Though it may require repeat intervention, simple dilatation is an effective method to treat dysphagia secondary to malignant esophageal strictures, especially when external beam radiation therapy with or without chemotherapy is planned.

Esophageal stent placement provides rapid relief of dysphagia and is the most commonly used modality to palliate dsyphagia secondary to malignant esophageal strictures. A variety of esophageal stents are available, which differ in their design, length, diameter and flexibility as well as the amount of radial force they exert. We do not use uncovered metal stents due to the risk of tumor and granulation tissue in-growth, which results in a partial obstruction and recurrent dysphagia. Most of the available self-expanding metal stents in the United States are made of nitinol and are available in partially covered (i.e., Ultraflex stent [Boston Scientific, Natick, MA]) and fully covered designs (i.e., Alimaxx-E stent [Merit Medical Systems, South Jordan, UT] and Niti-S stent [TaeWoong Medical, Seoul, Korea]).

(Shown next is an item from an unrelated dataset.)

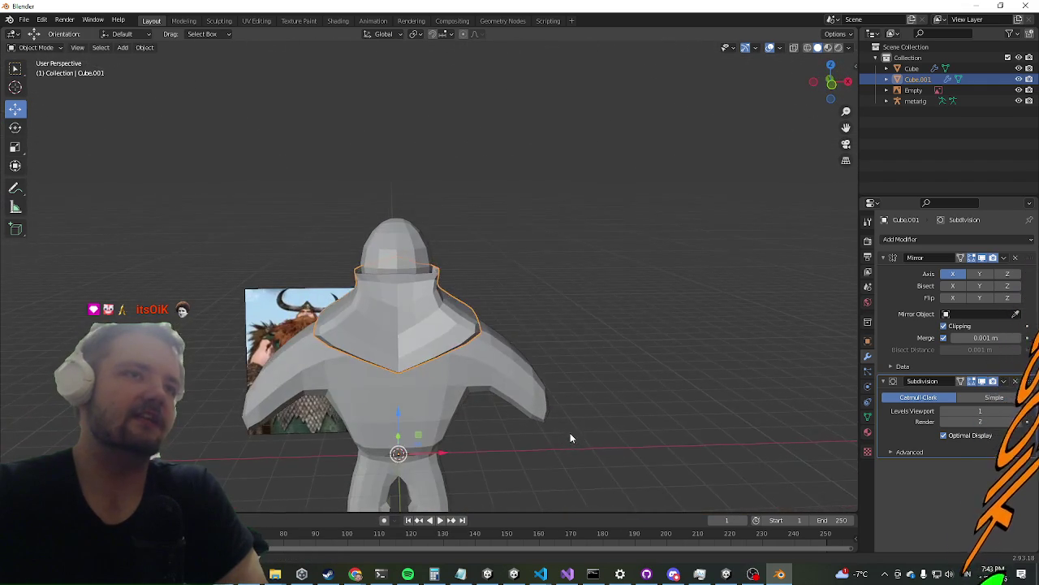
click(1018, 79)
click(1018, 80)
click(1018, 79)
click(1018, 79)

Some stents are available in both partially and fully covered designs (i.e., Wallflex stent [Boston Scientific] and Evolution stent [Cook Medical, Bloomington, IN]).

A limitation of partially covered self-expanding metal stents is recurrent dysphagia (in approximately 30 % of patients) due to stent migration, tumor in-growth, granulation tissue in-growth, or food impaction [57]. Fully covered stents are more resistant to tumor or granulation tissue in-growth (and hence are easier to remove) but are more prone to stent migration. Both partial and fully covered stents are equally effective. There is no evidence in the literature to suggest that one particular stent offers optimal outcomes.

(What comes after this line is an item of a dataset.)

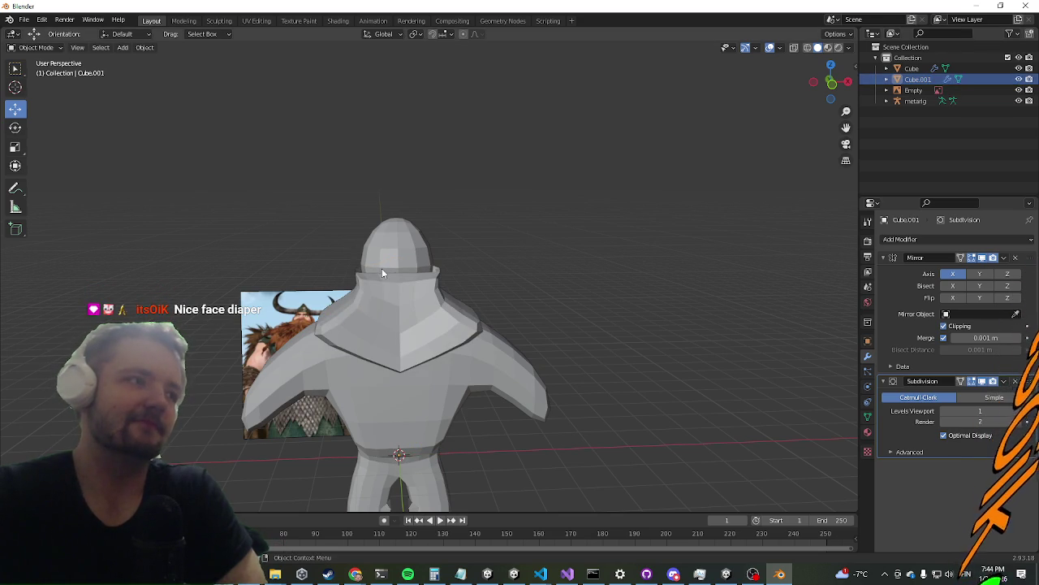
middle_drag(383, 273, 479, 395)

As an alternative to covered metal stents, the Polyflex stent (Boston Scientific, Natick, MA) is a fully covered plastic stent that is made of silicone and is encapsulated with a polyester monofilament braid. Given its success in the treatment of benign strictures, its role in the treatment of malignant strictures has been explored. As compared with self-expanding metal stents, it provides comparable relief of dysphagia. However, it is associated with a higher rate of complications (migration, hemorrhage, and tumor over growth) [58]. In our study, we noted a 63 % migration rate of Polyflex stents [59].

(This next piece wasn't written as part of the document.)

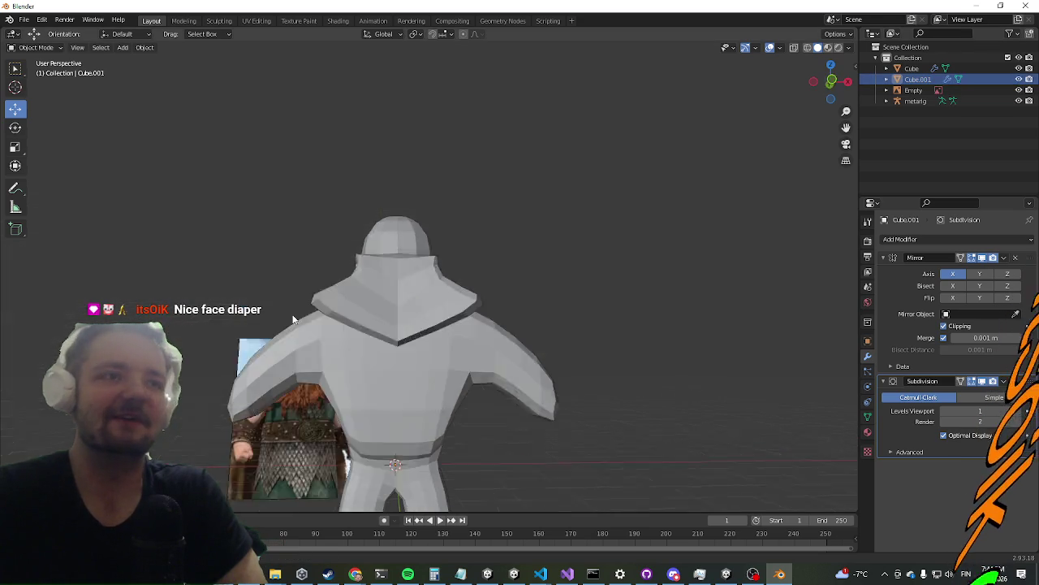
scroll(479, 395, down, 3)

Stenting across the gastroesophageal junction (GEJ) poses a particular problem—reflux. Consequently, all patients with GEJ stents should be placed on proton pump inhibitors. With the rising incidence of esophageal adenocarcinoma, malignant strictures in the distal esophagus and GEJ and their attendant stent-related complications will likely continue to increase [22]. To minimize reflux, stents with an antireflux valve have been developed and have produced mixed results in the literature [60, 61].